Opponents argue that fluoride is a toxic substance. While technically correct, when used in the appropriate dosage, it is an effective and safe means of preventing dental caries, reaching all populations, especially the poor and underserved. There are a plethora of items used around the house, which if used incorrectly, would be deemed toxic! When used in the proper concentrations, items like household cleaning products, plastics, cosmetics, fertilizers, fuels, soaps, medicines and spices all enhance our lives, whereas when used inappropriately, pose a health risk. The same applies to fluoride in the drinking water.
Both the W.K. Kellogg Foundation and the Pew Charitable Trust have taken a stance on the dental health of children in this country, especially those in rural communities and among the impoverished. Each year in the United States, tens of millions of children, disproportionately those of low income, go without seeing a dentist. While our community is blessed with a higher per capita income than many, there are still many children within our community who do not receive adequate dental care or guidance.
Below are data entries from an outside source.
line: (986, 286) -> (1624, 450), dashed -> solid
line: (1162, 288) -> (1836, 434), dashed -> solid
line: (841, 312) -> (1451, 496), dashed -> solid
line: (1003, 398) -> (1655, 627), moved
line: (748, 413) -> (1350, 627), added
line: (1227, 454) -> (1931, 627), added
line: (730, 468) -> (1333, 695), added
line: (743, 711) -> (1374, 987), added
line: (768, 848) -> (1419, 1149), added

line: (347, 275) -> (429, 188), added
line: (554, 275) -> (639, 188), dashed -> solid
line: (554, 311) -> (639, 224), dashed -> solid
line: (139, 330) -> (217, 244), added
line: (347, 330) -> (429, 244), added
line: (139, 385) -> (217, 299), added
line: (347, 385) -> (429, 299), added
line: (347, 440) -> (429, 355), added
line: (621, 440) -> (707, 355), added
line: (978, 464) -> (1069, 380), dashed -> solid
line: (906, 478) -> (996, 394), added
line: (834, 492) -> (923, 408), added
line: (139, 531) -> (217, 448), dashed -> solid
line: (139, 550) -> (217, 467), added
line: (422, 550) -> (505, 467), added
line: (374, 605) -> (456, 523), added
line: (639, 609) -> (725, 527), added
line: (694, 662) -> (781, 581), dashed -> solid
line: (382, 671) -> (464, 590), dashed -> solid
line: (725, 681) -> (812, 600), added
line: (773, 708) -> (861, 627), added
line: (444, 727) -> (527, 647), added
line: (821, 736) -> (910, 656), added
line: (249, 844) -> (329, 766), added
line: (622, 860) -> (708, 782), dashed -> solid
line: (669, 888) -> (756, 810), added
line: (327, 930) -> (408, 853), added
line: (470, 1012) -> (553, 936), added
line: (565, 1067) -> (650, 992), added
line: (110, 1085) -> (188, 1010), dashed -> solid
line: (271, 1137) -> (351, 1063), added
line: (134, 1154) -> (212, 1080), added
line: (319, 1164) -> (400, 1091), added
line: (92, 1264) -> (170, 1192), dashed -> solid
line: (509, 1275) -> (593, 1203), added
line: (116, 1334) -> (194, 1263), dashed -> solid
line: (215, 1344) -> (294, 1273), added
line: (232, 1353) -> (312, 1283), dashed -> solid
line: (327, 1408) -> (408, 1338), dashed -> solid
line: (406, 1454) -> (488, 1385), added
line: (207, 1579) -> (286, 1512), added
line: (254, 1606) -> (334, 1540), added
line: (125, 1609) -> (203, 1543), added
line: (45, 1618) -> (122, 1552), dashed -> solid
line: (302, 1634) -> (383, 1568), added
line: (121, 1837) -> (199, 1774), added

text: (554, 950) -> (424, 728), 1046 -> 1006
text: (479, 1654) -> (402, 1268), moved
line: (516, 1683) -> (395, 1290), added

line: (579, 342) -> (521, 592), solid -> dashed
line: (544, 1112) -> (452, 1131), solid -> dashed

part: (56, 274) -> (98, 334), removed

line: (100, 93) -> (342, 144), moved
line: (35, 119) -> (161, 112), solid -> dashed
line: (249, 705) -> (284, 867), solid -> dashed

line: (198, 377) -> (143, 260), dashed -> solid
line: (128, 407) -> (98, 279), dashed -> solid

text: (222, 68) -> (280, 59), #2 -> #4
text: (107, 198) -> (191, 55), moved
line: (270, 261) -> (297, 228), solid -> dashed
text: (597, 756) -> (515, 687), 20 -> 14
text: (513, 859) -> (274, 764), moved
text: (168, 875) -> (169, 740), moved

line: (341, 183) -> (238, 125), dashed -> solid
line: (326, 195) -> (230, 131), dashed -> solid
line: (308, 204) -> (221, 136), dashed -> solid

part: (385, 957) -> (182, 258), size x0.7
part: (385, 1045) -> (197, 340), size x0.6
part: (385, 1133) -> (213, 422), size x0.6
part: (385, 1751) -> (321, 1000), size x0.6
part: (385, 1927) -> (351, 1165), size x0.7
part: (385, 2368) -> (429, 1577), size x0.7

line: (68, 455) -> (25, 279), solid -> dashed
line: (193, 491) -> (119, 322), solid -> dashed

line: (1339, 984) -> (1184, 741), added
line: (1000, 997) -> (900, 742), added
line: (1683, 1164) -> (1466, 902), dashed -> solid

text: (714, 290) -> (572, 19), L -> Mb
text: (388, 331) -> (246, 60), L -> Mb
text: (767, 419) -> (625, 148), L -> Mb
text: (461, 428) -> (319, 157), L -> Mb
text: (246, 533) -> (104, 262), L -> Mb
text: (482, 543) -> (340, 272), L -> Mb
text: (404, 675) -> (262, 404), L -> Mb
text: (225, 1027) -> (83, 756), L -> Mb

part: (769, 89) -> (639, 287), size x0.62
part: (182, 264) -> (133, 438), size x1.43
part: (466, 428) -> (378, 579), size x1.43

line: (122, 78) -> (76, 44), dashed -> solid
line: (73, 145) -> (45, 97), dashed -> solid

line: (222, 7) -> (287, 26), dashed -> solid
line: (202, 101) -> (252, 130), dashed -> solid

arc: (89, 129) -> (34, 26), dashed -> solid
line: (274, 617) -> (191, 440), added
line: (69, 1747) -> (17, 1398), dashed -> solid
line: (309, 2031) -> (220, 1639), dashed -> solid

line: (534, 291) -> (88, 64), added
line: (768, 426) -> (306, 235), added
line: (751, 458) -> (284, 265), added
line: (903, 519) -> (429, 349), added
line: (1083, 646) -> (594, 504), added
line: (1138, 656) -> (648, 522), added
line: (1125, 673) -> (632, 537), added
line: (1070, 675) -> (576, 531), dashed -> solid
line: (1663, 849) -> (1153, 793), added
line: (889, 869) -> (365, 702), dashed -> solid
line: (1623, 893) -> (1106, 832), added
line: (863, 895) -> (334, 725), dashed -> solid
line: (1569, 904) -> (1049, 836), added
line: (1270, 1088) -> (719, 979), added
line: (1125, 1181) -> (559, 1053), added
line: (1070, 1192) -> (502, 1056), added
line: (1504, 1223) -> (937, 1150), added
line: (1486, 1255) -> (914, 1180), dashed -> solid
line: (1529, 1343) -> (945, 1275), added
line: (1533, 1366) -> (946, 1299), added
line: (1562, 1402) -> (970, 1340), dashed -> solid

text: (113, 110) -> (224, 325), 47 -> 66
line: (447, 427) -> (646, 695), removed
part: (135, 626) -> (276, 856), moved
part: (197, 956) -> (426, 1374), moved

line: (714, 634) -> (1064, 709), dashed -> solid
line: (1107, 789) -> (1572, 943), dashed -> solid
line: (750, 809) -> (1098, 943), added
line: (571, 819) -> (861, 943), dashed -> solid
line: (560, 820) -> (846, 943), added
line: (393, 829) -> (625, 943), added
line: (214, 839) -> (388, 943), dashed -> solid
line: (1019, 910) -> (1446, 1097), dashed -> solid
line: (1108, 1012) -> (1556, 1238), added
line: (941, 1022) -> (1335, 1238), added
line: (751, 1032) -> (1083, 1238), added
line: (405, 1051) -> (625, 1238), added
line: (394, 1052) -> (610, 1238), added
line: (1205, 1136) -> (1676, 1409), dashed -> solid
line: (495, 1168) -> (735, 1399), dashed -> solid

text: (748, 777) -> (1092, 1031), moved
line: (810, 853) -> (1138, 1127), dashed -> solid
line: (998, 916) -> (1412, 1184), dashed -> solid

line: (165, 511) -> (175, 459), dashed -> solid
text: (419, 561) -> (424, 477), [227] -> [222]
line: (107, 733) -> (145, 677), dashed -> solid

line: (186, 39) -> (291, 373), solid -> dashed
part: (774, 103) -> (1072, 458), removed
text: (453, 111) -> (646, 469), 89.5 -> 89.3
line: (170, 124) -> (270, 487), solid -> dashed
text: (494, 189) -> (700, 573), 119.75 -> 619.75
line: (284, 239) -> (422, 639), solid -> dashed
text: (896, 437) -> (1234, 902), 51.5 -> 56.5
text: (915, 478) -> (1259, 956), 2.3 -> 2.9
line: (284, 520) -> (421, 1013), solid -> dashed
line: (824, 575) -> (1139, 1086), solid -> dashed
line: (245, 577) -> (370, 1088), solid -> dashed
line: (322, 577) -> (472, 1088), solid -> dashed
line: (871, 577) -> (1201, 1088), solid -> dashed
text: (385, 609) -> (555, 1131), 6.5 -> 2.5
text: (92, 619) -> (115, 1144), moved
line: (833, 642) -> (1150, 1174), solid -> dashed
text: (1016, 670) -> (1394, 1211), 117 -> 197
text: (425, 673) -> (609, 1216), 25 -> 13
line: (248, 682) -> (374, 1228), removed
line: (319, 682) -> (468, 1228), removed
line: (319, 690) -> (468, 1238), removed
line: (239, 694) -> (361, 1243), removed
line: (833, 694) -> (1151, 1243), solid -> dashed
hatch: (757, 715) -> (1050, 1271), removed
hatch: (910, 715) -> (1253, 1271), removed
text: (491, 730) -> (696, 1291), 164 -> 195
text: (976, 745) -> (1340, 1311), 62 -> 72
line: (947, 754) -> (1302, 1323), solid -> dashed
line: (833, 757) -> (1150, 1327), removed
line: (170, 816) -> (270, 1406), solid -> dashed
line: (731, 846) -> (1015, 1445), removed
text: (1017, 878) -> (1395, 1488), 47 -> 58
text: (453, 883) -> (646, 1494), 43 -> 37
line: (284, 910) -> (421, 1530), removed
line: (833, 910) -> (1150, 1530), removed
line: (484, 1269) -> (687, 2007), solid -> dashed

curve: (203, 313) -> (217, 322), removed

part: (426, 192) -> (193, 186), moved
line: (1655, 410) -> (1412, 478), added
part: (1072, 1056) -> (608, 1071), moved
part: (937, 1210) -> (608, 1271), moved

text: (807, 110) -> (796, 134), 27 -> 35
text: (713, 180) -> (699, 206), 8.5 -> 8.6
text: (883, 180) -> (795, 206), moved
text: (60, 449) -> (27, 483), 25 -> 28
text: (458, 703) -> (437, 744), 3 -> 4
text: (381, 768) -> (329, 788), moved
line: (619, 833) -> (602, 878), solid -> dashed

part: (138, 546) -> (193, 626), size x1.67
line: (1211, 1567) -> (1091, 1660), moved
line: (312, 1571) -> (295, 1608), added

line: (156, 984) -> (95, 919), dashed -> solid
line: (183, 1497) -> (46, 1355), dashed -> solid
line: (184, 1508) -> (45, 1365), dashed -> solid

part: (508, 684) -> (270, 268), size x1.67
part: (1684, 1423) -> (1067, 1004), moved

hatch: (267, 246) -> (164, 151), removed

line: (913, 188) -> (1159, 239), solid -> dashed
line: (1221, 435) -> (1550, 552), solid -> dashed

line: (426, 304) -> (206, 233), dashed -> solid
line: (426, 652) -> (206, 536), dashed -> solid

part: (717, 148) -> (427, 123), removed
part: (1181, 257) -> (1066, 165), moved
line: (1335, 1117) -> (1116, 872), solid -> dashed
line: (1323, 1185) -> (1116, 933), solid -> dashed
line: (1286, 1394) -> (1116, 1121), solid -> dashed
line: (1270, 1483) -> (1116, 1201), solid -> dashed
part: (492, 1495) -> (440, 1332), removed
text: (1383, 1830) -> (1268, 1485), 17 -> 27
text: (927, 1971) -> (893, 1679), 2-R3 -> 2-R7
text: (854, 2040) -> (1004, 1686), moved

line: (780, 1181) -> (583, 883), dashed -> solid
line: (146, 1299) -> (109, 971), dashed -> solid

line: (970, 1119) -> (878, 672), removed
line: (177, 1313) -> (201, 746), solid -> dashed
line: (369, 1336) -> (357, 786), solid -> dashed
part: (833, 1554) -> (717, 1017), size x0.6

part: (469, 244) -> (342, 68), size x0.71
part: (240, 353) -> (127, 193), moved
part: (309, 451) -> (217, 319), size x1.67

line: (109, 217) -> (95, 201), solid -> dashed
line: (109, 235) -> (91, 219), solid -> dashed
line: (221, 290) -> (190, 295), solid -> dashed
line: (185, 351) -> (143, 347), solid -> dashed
Fluoridation of the water supply is one of the only preventative dental measures available to these children. The CDC recommends prescribing fluoride supplements for children 6 to 16 years old who are at a high risk for cavities and whose community water source is less than optimal.
The removal of fluoride from our water supply is a major step backward for the public health of our village. I urge you to side with the scientific community when making decisions which affect the health and safety of our citizens.
Dr. Laurence Grayhills, Wellington
As Dr. Grayhills points out millions of children suffer from untreated tooth decay – mostly low income children. The problem is not fluoride deficiency. It is dentist-deficiency. Most dentists won’t treat Medicaid patients. Only 8% of Florida dentists do.
There is no evidence that any child with tooth decay is fluoride deficient. In fact, federal statistics show Americans are fluoride overdosed which shows up as dental fluorosis – white spotted, yellow, brown and/or pitted teeth.
Dr. Grayhills needs to gather his colleagues and force them to accept more Medicaid patients. If they won’t, then they have to stop thwarting viable alternatives.
Dental Therapists need just a few years training to do simple dental work. The first ones started in Alaska where residents would pull their own teeth because no dentist would travel or live there. The American Dental Association spent $1 million on a lawsuit unsuccessfully trying to stop them – preferring to protect their lucrative monopoly than the health of dentally neglected people.
Minnesota recently legalized dental therapists and other states are trying to. The problem is that organized dentistry fights them politically, with their pockets full of corporate cash.
Dental therapists will go into mouths that dentists refuse to go into and will charge less. They have worked for decades in first world countries very successfully.
Dentists who try to force fluoride into us without any scientific evidence showing we are “fluoride-deficient” need to be totally ignored.